La Vie matérielle : Marguerite Duras parle à Jérôme Beaujour
de Marguerite Duras

critiqué par Jules, le 21 février 2002
(Bruxelles - 74 ans)


La note:  étoiles
Une réflexion sur la vie et sur nous-mêmes
Ce livre est quasiment impossible à classer dans une catégorie littéraire. On pourrait dire qu’il s'agit d’une série de réflexions sur le monde, sur nous-mêmes, sur le sens de la vie, sur l'amour, sur le temps et bien d'autres choses encore.
Marguerite Duras nous parle de ses rencontres fortuites, des lieux qu’elle aime, de la mer, du théâtre, de l'écriture… De l’alcool, elle écrit : « Ce qui empêche de se tuer quand on est fou de l'ivresse alcoolique, c'est l'idée qu'une fois mort on ne boira plus. »
De l'écriture elle dit : « Quand on écrit, il y a comme un instinct qui joue. L’écrit est déjà là dans la nuit. Ecrire serait à l’extérieur de soi dans une confusion des temps : entre écrire et avoir écrit, entre avoir écrit et devoir écrire encore, entre savoir et ignorer ce qu’il en est, partir du sens plein, en être submergé et arriver jusqu'au non-sens. »
Elle nous parle de la sexualité, de l'homosexualité de l’amour : « La vocation à un seul être au monde, incontrôlable, elle est féminine. » Selon elle, l'homme n'est profondément attiré que vers les autres hommes, parce qu’eux seuls sont ses semblables…Et la conséquence en est celle-ci : « Il faut beaucoup aimer les hommes. Beaucoup, beaucoup. Beaucoup les aimer pour les aimer. Sans cela, ce n’est pas possible, on ne peut pas les supporter. »
Pourquoi Paris
est devenue ce qu’elle est ? « Quelque chose est arrivé à cette ville. Quoi ? L’automobile peut-être ? J'aurais tendance à le croire. Ou alors, c’est le fait de mal travailler à l’école qui s’est poursuivi dans la vie, pour maintenant atteindre plusieurs générations. Peut-être on a mal étudié on a compris de moins en moins, puis, à force, on n’a plus rien compris du tout, rien. Et puis on a mal vécu après. Et ensuite on fuit. On n'a pas cru à l'école, ni à la petite école ni à la grande. On s’est mal conduit.

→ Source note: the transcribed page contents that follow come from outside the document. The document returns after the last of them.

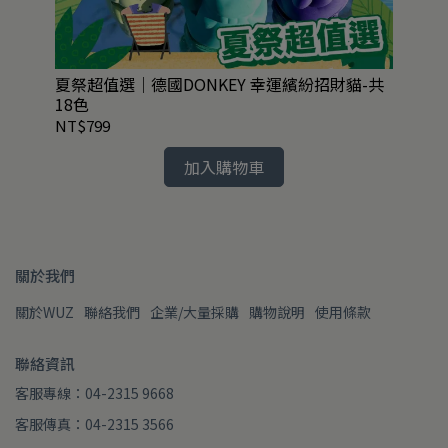
孔
夏祭超值選｜德國DONKEY 幸運繽紛招財貓-共
絕
18色
50
NT$799
NT
加入購物車
關於我們
關於WUZ
聯絡我們
企業/大量採購
購物說明
使用條款
聯絡資訊
客服專線：04-2315 9668
客服傳真：04-2315 3566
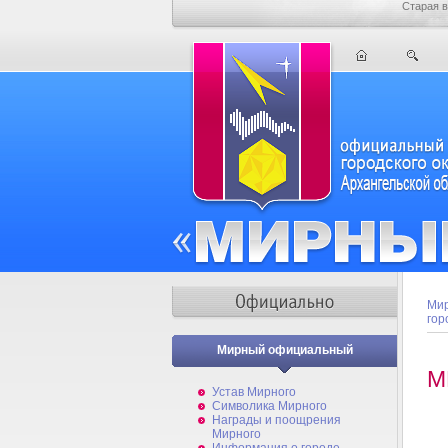
Старая в
Мир
гор
Мирный официальный
М
Устав Мирного
Символика Мирного
Награды и поощрения
Мирного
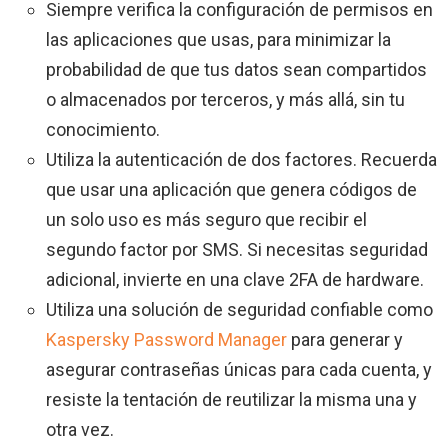
Siempre verifica la configuración de permisos en
las aplicaciones que usas, para minimizar la
probabilidad de que tus datos sean compartidos
o almacenados por terceros, y más allá, sin tu
conocimiento.
Utiliza la autenticación de dos factores. Recuerda
que usar una aplicación que genera códigos de
un solo uso es más seguro que recibir el
segundo factor por SMS. Si necesitas seguridad
adicional, invierte en una clave 2FA de hardware.
Utiliza una solución de seguridad confiable como
Kaspersky Password Manager
para generar y
asegurar contraseñas únicas para cada cuenta, y
resiste la tentación de reutilizar la misma una y
otra vez.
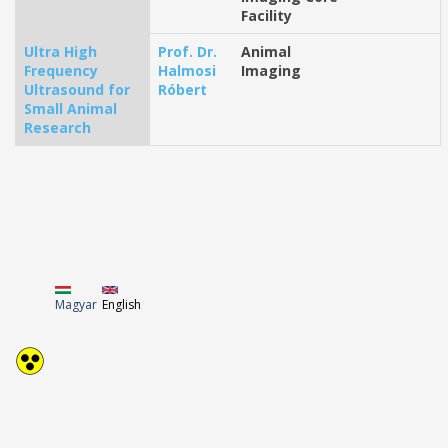
Facility
Ultra High
Prof. Dr.
Animal
Frequency
Halmosi
Imaging
Ultrasound for
Róbert
Small Animal
Research
Magyar
English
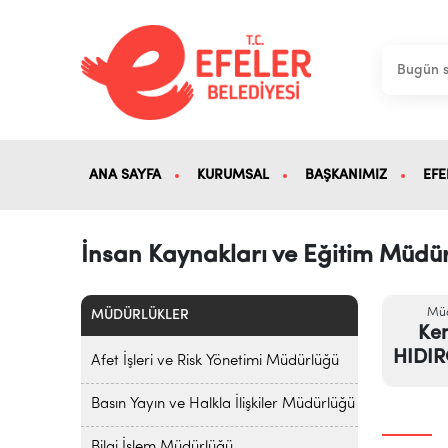
ANA SAYFA
KURUMSAL
BAŞKANIMIZ
EFE
İnsan Kaynakları ve Eğitim Müdü
Mü
MÜDÜRLÜKLER
Ke
HIDI
Afet İşleri ve Risk Yönetimi Müdürlüğü
Basın Yayın ve Halkla İlişkiler Müdürlüğü
Bilgi İşlem Müdürlüğü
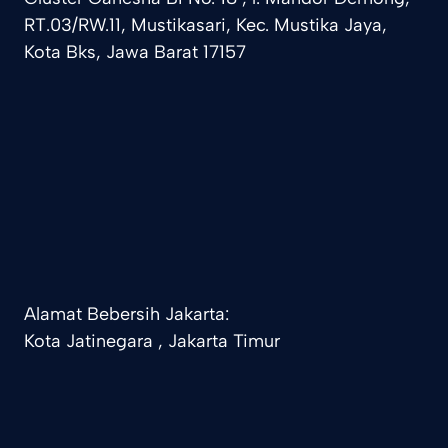
RT.03/RW.11, Mustikasari, Kec. Mustika Jaya,
Kota Bks, Jawa Barat 17157
Alamat Bebersih Jakarta:
Kota Jatinegara , Jakarta Timur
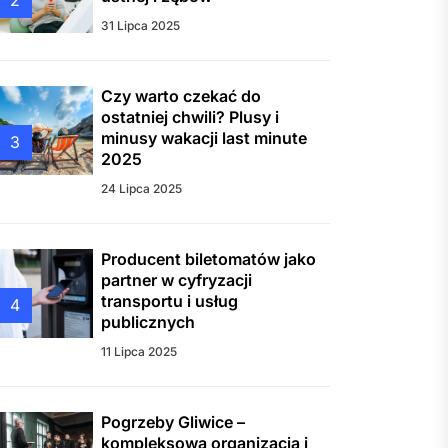
2
31 Lipca 2025
Czy warto czekać do
ostatniej chwili? Plusy i
minusy wakacji last minute
3
2025
24 Lipca 2025
Producent biletomatów jako
partner w cyfryzacji
transportu i usług
4
publicznych
11 Lipca 2025
Pogrzeby Gliwice –
kompleksowa organizacja i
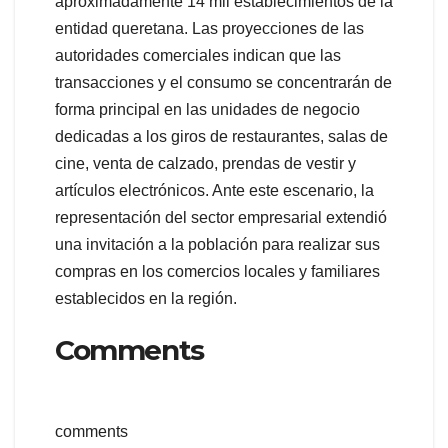
aproximadamente 14 mil establecimientos de la
entidad queretana. Las proyecciones de las
autoridades comerciales indican que las
transacciones y el consumo se concentrarán de
forma principal en las unidades de negocio
dedicadas a los giros de restaurantes, salas de
cine, venta de calzado, prendas de vestir y
artículos electrónicos. Ante este escenario, la
representación del sector empresarial extendió
una invitación a la población para realizar sus
compras en los comercios locales y familiares
establecidos en la región.
Comments
comments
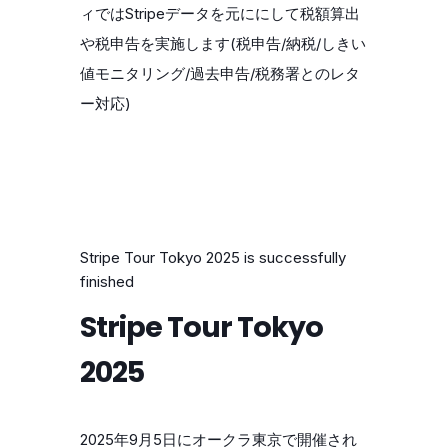
ィではStripeデータを元ににして税額算出
や税申告を実施します(税申告/納税/しきい
値モニタリング/過去申告/税務署とのレタ
ー対応)
Stripe Tour Tokyo 2025 is successfully
finished
Stripe Tour Tokyo
2025
2025年9月5日にオークラ東京で開催され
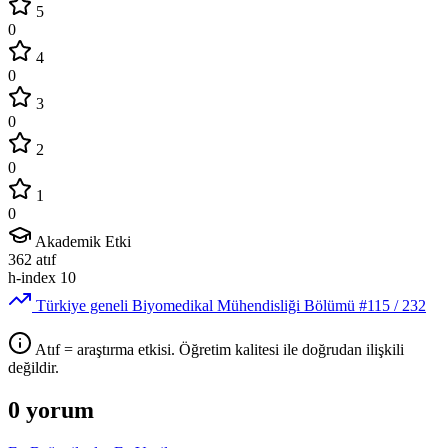
5
0
4
0
3
0
2
0
1
0
Akademik Etki
362
atıf
h-index
10
Türkiye geneli Biyomedikal Mühendisliği Bölümü
#115
/ 232
Atıf = araştırma etkisi. Öğretim kalitesi ile doğrudan ilişkili
değildir.
0 yorum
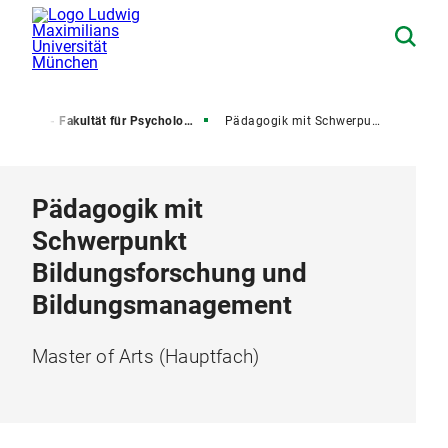
r
11 - Fakultät für Psychologie und Pädagogik
Pädagogik mit Schwerpunkt Bildungsforschung und Bildungsmanagement
Pädagogik mit
Schwerpunkt
Bildungsforschung und
Bildungsmanagement
Master of Arts (Hauptfach)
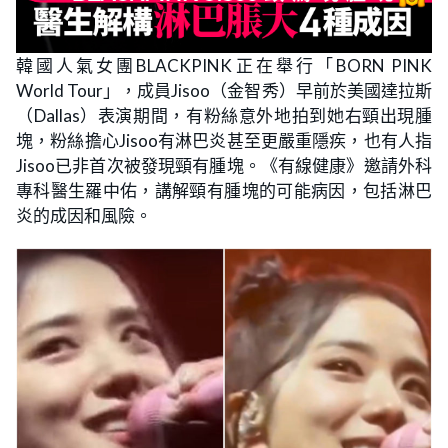
韓國人氣女團BLACKPINK正在舉行「BORN PINK
World Tour」，成員Jisoo（金智秀）早前於美國達拉斯
（Dallas）表演期間，有粉絲意外地拍到她右頸出現腫
塊，粉絲擔心Jisoo有淋巴炎甚至更嚴重隱疾，也有人指
Jisoo已非首次被發現頸有腫塊。《有線健康》邀請外科
專科醫生羅中佑，講解頸有腫塊的可能病因，包括淋巴
炎的成因和風險。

On a perdu toute son éducation, toute sa politesse, sa finesse, tout son esprit, il ne reste plus que l'intelligence des affaires. »

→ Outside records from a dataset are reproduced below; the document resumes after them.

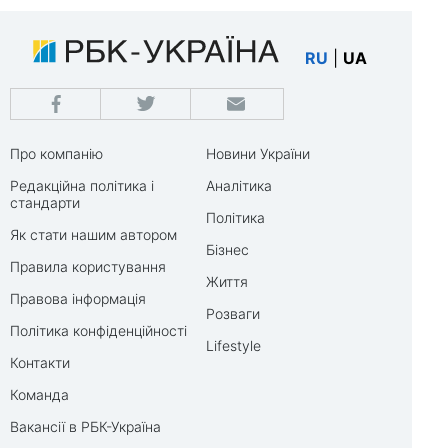
RU
|
UA
Про компанію
Новини України
Редакційна політика і
Аналітика
стандарти
Політика
Як стати нашим автором
Бізнес
Правила користування
Життя
Правова інформація
Розваги
Політика конфіденційності
Lifestyle
Контакти
Команда
Вакансії в РБК-Україна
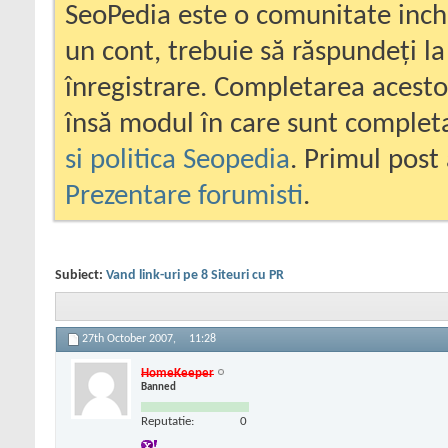
SeoPedia este o comunitate inc
un cont, trebuie să răspundeți la
înregistrare. Completarea acesto
însă modul în care sunt completa
si politica Seopedia
. Primul post 
Prezentare forumisti
.
Subiect:
Vand link-uri pe 8 Siteuri cu PR
27th October 2007,
11:28
HomeKeeper
Banned
Reputatie:
0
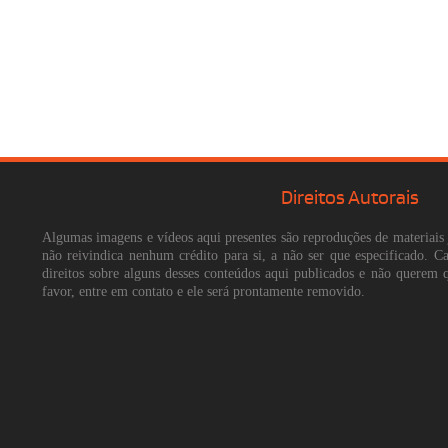
Direitos Autorais
Algumas imagens e vídeos aqui presentes são reproduções de materiais 
não reivindica nenhum crédito para si, a não ser que especificado. 
direitos sobre alguns desses conteúdos aqui publicados e não querem 
favor, entre em contato e ele será prontamente removido.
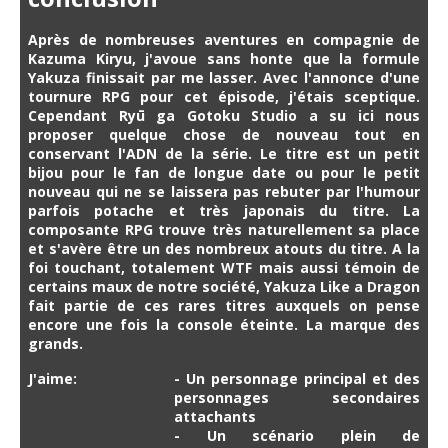
Après de nombreuses aventures en compagnie de
Kazuma Kiryu, j'avoue sans honte que la formule
Yakuza finissait par me lasser. Avec l'annonce d'une
tournure RPG pour cet épisode, j'étais sceptique.
Cependant Ryū ga Gotoku Studio a su ici nous
proposer quelque chose de nouveau tout en
conservant l'ADN de la série. Le titre est un petit
bijou pour le fan de longue date ou pour le petit
nouveau qui ne se laissera pas rebuter par l'humour
parfois potache et très japonais du titre. La
composante RPG trouve très naturellement sa place
et s'avère être un des nombreux atouts du titre. A la
foi touchant, totalement WTF mais aussi témoin de
certains maux de notre société, Yakuza Like a Dragon
fait partie de ces rares titres auxquels on pense
encore une fois la console éteinte. La marque des
grands.
J'aime:
- Un personnage principal et des
personnages secondaires
attachants
- Un scénario plein de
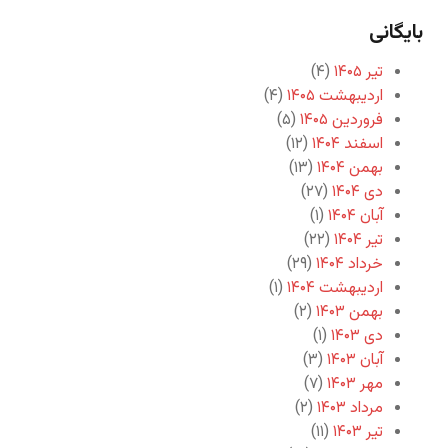
بایگانی
تیر ۱۴۰۵
(۴)
اردیبهشت ۱۴۰۵
(۴)
فروردین ۱۴۰۵
(۵)
اسفند ۱۴۰۴
(۱۲)
بهمن ۱۴۰۴
(۱۳)
دی ۱۴۰۴
(۲۷)
آبان ۱۴۰۴
(۱)
تیر ۱۴۰۴
(۲۲)
خرداد ۱۴۰۴
(۲۹)
اردیبهشت ۱۴۰۴
(۱)
بهمن ۱۴۰۳
(۲)
دی ۱۴۰۳
(۱)
آبان ۱۴۰۳
(۳)
مهر ۱۴۰۳
(۷)
مرداد ۱۴۰۳
(۲)
تیر ۱۴۰۳
(۱۱)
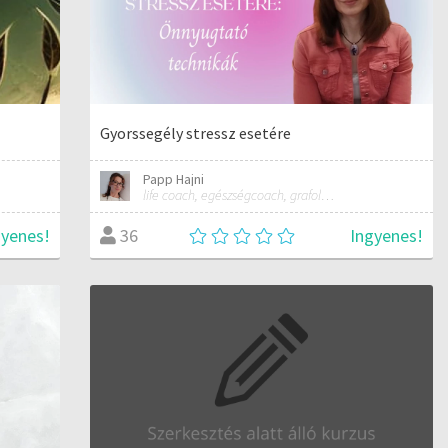
Gyorssegély stressz esetére
Papp Hajni
life coach, egészségcoach, grafológus
gyenes!
Ingyenes!
36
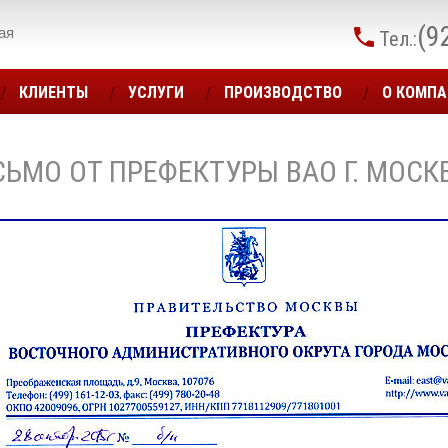
(9
ая
Тел.:
КЛИЕНТЫ
УСЛУГИ
ПРОИЗВОДСТВО
О КОМП
ЬМО ОТ ПРЕФЕКТУРЫ ВАО Г. МОСК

Vraiment, je ne peux que vous conseiller de lire ce livre. Il est vraiment très intéressant ! Prendre un peu de recul, regarder la vie autrement, cela fait tellement de bien !
Duras, tu nous manques! 9 étoiles

Il y a une telle intensité dans la communion qu'on peut éprouver avec elle, Marguerite Duras, en la lisant.

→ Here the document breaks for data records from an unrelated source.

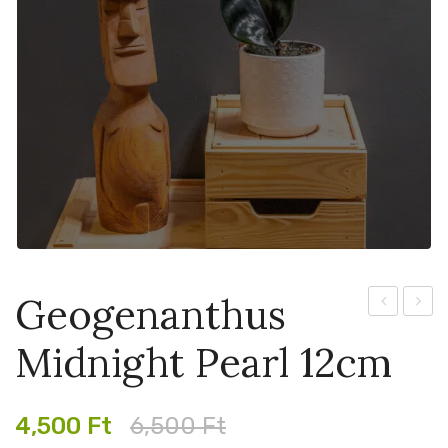
Geogenanthus
Pink
Light
Midnight Pearl 12cm
Princess
Veins
Marble
12cm
9cm
Original
Current
4,500
Ft
6,500
Ft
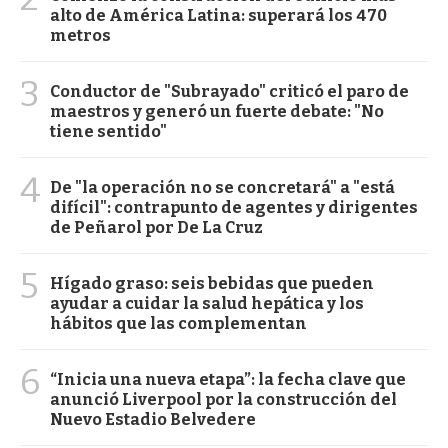
alto de América Latina: superará los 470
metros
3
Conductor de "Subrayado" criticó el paro de
maestros y generó un fuerte debate: "No
tiene sentido"
4
De "la operación no se concretará" a "está
difícil": contrapunto de agentes y dirigentes
de Peñarol por De La Cruz
5
Hígado graso: seis bebidas que pueden
ayudar a cuidar la salud hepática y los
hábitos que las complementan
6
“Inicia una nueva etapa”: la fecha clave que
anunció Liverpool por la construcción del
Nuevo Estadio Belvedere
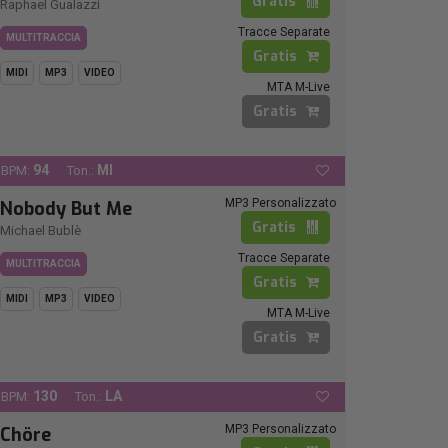
Gratis
Raphael Gualazzi
Tracce Separate
MULTITRACCIA
Gratis
MIDI
MP3
VIDEO
MTA M-Live
Gratis
94
MI
BPM:
Ton.:
MP3 Personalizzato
Nobody But Me
Gratis
Michael Bublè
Tracce Separate
MULTITRACCIA
Gratis
MIDI
MP3
VIDEO
MTA M-Live
Gratis
130
LA
BPM:
Ton.:
MP3 Personalizzato
Chöre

Elle nous emmène au-dessus, chaque fois. Elle me sidère par la pertinence, l'audace de ses propos.
Comme on aimerait avoir une soeur comme elle à nos côtés pour lire le monde, jusque dans ses faits divers (je pense au Coupeur d'eau).
Que nous aurait-elle dit des isolés tués par la canicule l'été passé? Sa plume manque, qui a pris le relais?